THE CASE FOR DATA MERGING: GATHERING ACCURATE DATA IN FRAGILE CONTEXTS
In difficult-to-access geographical areas, up-to-date, reliable data is often unavailable. In such fragile zones, most data sources are outdated (for example, household censuses providing 10-plus-year-old data) and/ or highly aggregated (for example, population structure provided only on a macro/ national scale by age, sex, income, or refugee status). Security and resource constraints in these environments make third-party monitoring with granular data a time consuming, expensive, and sometimes impossible task.
GIZ projects in fragile states like Libya - particularly when remotely managed - rely on detailed information for planning, steering, monitoring, and evaluation, both internally as well as with external reporting to our commissioning parties. Currently, 65% of GIZ partner countries are classified as “fragile” while the number of respective projects
in these areas is increasing. Information is key in these dynamic environments, along with reliable ground/ granular data to ensure the quality of GIZ-provided services. Other implementing agencies are also actively prioritizing this challenge, however, a comprehensive solution is not yet in sight.
Conventionally, teams associated with such projects try to first assess the contextual situation by combining information from different (mostly qualitative) data sources, such as local NGOs, administrative representatives, and international agencies. Third-party monitoring consultancies provide regular updates on existing situations in conflict regions for the purposes of steering GIZ activities on behalf of the German Federal Ministry for Foreign Affairs. However, these reports mostly provide qualitative, rather than quantitative, data.
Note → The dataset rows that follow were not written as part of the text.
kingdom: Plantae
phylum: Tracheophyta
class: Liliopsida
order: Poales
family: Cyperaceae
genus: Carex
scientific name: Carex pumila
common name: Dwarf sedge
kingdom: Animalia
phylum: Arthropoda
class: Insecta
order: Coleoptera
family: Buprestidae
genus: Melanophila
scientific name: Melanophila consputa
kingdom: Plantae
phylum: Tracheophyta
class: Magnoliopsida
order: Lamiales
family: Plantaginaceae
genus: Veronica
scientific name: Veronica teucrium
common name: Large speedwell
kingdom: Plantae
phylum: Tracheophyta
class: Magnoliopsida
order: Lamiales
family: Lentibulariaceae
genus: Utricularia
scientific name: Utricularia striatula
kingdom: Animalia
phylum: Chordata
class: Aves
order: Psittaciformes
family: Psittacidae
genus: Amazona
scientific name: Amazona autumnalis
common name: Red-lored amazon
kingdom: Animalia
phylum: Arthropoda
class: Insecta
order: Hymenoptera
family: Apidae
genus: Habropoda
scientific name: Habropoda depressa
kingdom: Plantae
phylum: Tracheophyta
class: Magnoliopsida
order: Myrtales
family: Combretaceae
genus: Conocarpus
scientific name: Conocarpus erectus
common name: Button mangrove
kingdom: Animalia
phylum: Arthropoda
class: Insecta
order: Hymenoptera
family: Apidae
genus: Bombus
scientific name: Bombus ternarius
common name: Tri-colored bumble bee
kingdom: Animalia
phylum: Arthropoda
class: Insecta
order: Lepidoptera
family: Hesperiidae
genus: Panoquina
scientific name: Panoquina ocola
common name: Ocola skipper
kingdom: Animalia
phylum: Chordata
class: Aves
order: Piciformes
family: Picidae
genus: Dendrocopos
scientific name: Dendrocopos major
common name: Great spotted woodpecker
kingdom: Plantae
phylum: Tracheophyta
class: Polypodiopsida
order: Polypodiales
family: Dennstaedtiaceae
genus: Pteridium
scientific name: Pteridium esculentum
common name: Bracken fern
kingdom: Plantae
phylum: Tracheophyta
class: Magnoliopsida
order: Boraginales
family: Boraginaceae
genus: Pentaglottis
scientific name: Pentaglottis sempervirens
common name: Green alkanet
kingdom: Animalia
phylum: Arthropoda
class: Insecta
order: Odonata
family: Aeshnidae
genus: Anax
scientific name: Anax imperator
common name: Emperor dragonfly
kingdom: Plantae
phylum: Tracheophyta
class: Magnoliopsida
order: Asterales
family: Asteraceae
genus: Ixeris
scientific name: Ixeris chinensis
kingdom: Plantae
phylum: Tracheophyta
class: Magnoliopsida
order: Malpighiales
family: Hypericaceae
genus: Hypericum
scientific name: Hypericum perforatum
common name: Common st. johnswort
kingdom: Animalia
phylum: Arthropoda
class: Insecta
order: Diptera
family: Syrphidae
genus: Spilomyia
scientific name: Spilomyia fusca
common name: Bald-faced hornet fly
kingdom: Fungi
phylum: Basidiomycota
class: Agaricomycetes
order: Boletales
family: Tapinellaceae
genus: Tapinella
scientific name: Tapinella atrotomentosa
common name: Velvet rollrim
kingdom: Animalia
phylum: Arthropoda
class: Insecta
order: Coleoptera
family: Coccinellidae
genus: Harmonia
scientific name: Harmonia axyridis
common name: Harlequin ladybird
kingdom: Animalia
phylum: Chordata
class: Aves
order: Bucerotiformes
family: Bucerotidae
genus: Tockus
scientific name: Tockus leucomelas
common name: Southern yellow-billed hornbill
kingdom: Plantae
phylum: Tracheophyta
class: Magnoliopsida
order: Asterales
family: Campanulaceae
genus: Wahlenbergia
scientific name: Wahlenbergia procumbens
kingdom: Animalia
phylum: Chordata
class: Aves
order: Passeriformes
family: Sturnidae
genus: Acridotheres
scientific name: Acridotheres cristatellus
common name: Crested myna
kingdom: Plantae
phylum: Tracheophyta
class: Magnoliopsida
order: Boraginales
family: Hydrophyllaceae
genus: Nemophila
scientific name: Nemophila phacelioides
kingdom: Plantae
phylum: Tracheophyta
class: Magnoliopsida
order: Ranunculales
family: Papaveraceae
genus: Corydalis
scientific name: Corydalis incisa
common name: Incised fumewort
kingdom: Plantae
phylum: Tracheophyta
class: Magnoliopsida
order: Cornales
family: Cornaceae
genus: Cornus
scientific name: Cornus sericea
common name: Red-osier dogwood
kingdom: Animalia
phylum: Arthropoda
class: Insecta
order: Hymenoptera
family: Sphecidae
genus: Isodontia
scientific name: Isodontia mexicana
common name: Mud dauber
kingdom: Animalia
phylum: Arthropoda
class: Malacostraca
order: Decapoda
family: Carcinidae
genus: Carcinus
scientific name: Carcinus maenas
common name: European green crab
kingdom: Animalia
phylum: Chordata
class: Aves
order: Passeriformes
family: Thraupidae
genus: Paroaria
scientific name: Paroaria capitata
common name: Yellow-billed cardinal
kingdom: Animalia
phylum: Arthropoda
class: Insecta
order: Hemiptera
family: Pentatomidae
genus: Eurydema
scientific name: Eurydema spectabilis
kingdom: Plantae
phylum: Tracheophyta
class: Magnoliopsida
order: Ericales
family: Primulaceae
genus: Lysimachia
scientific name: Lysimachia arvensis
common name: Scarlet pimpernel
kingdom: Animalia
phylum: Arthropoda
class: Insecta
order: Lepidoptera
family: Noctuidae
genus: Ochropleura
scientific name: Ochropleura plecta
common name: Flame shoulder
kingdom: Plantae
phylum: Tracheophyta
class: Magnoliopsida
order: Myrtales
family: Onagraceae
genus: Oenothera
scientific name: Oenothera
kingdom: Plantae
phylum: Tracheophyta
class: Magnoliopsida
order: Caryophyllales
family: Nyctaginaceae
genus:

The Data in Fragile Contexts (DFC) experiment explores if and how several data sources (for example, satellite images, telecommunication data, contributor networks, social media monitoring, etc.) can be systematically merged/ cross-referenced in order to provide reliable, possibly real-time metrics for assessing basic public service delivery (such as education, water supply, and healthcare). Provided the right methodology and standards, additional layers can fill data gaps and further refine the information necessary to prove (or disprove) assumptions. For instance, a two-week-old satellite image might show the outline of a hospital but not its current mode of operation. Estimations based on outdated census data do not take recent dynamics (such as migration, conflicts, etc.) into account (World Bank, 2020). Instead of one-time situation reports, the DFC approach seeks to provide continuous context assessments. The combination of several data sources helps to provide better insights with a wide range of applications, for example:
- The completion of contextual information based on a particular project’s needs (particularly micro-level.
- Strong support for evidence-based decision making through the preparation of available data from external project partners, merging raw data when necessary and adding further data sources.
- The supplementation/ verification of findings from pre-scheduled household surveys.
- The generation of more accurate behavioral insights within a specific project’s context (such as perceptions and desires, root causes of specific problems, new trends, etc.).
- An overall increase in efficiency, resulting in a greater ROI per beneficiary.
During the experiment design phase, we have learned the following valuable lessons:
- Data collection in fragile countries is disproportionately expensive and digital tools offer the potential to substantially lower monitoring costs.
- Depending on the issue, context, ecosystem, and target group, a case can be made for harvesting and integrating readily available (open) data sources (such as WHO and UN data). So far, however, GIZ does not make use of publicly available data to the full extent possible.
- Telecommunication data (such as Call Data Records) is hard to obtain, and its acquisition carries implied reputation risks. For instance, conflict parties might perceive the utilization of telecommunication data (even if aggregated) as a violation of individual privacy.
- Due to factors like spatial resolution, unique attribution, and representativity, telecommunication data is of limited value in determining service coverage and reach.
- Thick Data (that is, the use of both qualitative and quantitative data) is key to determining contextual information, suggesting that a mixed-methods approach may provide the best solutions moving forward.